Science Fiction Adventure
Class Act Books
June 14, 2017
236
Reviewed by: Douglas C. Meeks
Member of the Paranormal Romance Review Team
We have a conundrum here, a near 5 Star story that spends much of its time devolved into 3 star (or less) writing.
Let me start with the story, a fairly juvenile premed student Thomas Anderson (who is referred to as Thom in the book) is whisked away by aliens to save their planet from a horrible plague. Great stuff I think, the story of how he proceeds and the situations throughout the book are fun and interesting even if you ignore the fact that these people are advanced enough to have discovered much of this themselves. The story builds to a decent conclusion before it goes off the rails a bit at the end but then again I was given nothing to tell me of a target audience but by the end I was thinking about middle school due to several things I won’t spoil by writing about them.

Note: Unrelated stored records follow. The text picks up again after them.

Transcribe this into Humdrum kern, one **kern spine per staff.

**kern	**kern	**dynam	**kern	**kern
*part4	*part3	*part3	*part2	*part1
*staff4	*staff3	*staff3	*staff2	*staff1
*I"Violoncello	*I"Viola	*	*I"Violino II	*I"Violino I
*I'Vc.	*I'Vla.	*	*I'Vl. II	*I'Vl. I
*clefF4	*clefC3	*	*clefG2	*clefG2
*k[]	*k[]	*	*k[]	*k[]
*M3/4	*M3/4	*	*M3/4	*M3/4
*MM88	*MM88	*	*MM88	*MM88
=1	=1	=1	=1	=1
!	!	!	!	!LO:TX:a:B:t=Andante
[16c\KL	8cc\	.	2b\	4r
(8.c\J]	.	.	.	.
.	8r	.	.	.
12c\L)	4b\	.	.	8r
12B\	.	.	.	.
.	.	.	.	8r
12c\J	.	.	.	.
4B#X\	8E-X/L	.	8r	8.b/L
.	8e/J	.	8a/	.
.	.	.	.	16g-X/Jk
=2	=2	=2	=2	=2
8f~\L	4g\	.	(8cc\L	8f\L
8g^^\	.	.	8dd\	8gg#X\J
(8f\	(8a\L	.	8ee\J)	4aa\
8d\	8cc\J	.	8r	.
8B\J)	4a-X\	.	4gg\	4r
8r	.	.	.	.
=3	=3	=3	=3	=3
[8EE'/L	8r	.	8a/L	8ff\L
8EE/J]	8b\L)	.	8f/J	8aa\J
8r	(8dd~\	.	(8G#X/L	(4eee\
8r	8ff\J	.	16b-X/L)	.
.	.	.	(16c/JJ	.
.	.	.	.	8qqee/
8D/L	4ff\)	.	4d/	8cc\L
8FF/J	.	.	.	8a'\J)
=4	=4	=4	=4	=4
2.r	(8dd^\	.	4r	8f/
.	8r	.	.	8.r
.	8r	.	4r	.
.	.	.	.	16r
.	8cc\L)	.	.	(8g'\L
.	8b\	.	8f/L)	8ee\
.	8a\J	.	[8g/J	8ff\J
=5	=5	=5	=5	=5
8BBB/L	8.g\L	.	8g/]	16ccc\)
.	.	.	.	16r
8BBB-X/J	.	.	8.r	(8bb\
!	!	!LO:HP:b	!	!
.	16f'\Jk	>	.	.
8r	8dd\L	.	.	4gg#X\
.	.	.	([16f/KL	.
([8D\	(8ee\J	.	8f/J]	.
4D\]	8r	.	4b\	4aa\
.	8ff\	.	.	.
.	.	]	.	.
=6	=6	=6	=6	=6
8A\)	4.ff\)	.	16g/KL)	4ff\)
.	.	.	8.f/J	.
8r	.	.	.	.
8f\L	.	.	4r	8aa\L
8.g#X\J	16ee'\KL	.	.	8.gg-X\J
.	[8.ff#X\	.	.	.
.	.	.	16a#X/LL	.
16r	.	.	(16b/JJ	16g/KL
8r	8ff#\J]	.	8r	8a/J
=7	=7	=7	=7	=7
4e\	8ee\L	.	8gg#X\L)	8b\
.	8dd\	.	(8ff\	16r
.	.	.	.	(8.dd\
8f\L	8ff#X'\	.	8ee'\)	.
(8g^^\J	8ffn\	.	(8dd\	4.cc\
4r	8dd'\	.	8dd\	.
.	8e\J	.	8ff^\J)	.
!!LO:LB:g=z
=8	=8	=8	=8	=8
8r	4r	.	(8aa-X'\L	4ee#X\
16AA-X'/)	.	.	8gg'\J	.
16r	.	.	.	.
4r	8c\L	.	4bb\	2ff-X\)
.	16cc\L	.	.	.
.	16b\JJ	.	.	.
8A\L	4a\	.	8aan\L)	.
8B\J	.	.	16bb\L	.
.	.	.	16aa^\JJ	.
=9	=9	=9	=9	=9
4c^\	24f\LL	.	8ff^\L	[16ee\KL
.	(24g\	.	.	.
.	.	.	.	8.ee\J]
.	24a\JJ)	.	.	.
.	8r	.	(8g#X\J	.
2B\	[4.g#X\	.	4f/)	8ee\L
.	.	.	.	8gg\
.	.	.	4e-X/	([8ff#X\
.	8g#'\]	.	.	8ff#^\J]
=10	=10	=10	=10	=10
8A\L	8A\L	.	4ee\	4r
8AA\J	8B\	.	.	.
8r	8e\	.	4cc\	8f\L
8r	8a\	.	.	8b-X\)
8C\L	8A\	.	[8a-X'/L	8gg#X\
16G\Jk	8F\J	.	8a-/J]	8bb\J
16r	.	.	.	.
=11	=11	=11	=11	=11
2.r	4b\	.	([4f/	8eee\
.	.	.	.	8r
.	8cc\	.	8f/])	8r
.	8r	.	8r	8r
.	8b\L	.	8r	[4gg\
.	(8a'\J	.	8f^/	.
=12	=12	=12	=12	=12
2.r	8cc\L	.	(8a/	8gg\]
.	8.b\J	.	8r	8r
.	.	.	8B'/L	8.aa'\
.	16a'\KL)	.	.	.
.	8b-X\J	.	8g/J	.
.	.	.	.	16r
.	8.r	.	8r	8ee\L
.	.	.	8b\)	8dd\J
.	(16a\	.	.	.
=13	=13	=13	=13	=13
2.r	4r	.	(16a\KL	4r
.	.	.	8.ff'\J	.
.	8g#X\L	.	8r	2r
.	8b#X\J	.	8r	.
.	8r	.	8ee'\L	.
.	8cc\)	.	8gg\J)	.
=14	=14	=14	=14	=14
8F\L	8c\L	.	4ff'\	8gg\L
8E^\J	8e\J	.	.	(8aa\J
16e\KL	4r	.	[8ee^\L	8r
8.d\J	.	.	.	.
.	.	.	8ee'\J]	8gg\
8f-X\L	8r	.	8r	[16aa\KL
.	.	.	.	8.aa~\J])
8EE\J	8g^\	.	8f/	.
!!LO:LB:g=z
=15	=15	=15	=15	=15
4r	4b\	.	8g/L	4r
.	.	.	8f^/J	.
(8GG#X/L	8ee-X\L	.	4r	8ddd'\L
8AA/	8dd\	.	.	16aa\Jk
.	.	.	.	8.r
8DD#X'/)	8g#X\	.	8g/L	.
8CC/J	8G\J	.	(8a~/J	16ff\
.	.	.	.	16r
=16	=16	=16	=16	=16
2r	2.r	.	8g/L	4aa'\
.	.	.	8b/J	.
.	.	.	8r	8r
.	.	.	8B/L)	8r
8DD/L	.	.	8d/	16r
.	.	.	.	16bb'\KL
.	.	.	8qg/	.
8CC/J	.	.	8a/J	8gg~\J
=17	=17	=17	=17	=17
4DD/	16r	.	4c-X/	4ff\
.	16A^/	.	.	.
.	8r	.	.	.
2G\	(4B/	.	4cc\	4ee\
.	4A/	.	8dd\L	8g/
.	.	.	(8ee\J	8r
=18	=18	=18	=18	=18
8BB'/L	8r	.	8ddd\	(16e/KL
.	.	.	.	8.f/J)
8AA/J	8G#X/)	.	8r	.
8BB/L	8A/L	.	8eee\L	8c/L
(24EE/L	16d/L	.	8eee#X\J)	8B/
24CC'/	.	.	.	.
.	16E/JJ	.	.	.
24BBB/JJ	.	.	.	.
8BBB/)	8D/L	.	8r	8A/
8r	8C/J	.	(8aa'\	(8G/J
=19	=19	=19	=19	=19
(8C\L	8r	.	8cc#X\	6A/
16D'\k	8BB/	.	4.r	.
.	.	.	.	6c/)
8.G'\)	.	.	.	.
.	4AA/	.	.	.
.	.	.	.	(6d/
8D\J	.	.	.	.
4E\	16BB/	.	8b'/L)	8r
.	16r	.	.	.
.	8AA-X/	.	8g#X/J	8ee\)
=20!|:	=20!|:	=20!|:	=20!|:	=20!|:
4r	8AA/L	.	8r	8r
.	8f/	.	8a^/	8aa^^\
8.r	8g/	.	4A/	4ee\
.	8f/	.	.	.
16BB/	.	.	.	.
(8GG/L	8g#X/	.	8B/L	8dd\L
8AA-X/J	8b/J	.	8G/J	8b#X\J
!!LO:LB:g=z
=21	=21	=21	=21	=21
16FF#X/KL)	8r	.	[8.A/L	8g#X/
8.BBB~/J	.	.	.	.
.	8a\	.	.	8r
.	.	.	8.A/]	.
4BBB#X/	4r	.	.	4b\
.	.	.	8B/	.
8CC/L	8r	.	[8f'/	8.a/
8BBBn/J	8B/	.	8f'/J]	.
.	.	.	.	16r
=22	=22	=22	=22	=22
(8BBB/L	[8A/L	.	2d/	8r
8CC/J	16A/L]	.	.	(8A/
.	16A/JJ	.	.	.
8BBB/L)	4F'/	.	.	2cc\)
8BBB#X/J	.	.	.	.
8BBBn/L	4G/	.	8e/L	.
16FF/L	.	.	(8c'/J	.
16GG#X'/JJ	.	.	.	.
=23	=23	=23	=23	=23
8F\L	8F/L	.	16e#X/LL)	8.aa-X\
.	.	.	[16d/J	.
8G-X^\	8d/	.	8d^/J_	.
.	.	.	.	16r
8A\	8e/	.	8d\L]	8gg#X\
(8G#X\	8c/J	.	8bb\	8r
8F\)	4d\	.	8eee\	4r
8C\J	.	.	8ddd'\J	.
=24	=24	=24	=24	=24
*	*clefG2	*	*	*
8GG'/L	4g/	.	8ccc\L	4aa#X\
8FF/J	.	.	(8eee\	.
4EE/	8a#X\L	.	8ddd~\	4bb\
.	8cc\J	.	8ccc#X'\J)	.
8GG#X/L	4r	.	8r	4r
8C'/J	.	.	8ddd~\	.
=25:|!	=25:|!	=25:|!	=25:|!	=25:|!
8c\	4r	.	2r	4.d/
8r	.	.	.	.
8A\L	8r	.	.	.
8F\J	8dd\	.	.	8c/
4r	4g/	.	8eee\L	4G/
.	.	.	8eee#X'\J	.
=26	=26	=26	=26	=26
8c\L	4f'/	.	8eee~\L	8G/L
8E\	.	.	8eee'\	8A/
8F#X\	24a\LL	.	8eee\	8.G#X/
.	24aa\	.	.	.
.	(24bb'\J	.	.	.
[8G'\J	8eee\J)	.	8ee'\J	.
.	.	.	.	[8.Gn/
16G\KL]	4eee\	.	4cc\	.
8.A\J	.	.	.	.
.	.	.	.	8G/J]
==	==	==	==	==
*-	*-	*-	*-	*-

Here is a brief list of things that kept drawing me out of the story (a story I really did like):
Juvenile writing style (which if targeted for a younger audience might be fine);
Most un-alien aliens I ever saw, almost like he took Earth and added some masks in many places;
Repetitive phases and scenes that were so bad at some points I had to make sure I had not hit a button on my Kindle and backed up;
Poorly written emotion – dork extrovert – idiot savant: If you took away every page this guy or somebody else was crying it would reduce this book by MANY pages. He would show signs of genius and then act like a complete idiot; and,
Plagiarized the Bible – While I got to say I have not seen this one before I thought “you got to be kidding me” it was not some horrible thing but it was distracting and I really thought it was a bad idea.
Bottom Line: In spite of all the book’s shortcomings in writing style and horrible emotional scenes, I still loved the story but the last approximately 5% of the book was straight out of some Hollywood Disney movie and I had hoped for better. So at the end I give it 3.5 Stars for adults reading this book, for younger readers it might be higher.